Requirement: Reproduce word for word the lines from the one containing "Быстрая доставка по" through the one containing "Политика обработки данных", both included.
BEGIN Task inputs
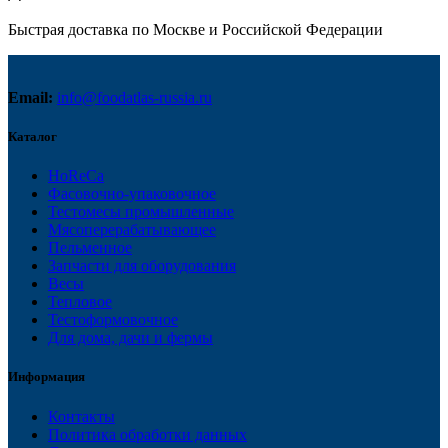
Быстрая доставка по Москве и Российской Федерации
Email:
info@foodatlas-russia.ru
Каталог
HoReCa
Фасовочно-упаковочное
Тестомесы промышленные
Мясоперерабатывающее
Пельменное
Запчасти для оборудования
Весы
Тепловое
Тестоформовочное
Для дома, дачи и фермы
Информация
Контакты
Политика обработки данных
END Task inputs
BEGIN Task inputs
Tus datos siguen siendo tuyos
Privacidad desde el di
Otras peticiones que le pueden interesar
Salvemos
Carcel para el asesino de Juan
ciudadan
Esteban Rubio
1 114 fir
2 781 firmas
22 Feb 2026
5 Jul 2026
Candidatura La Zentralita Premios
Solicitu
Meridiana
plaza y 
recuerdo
END Task inputs
Answer to this task:
Быстрая доставка по Москве и Российской Федерации
Email:
info@foodatlas-russia.ru
Каталог
HoReCa
Фасовочно-упаковочное
Тестомесы промышленные
Мясоперерабатывающее
Пельменное
Запчасти для оборудования
Весы
Тепловое
Тестоформовочное
Для дома, дачи и фермы
Информация
Контакты
Политика обработки данных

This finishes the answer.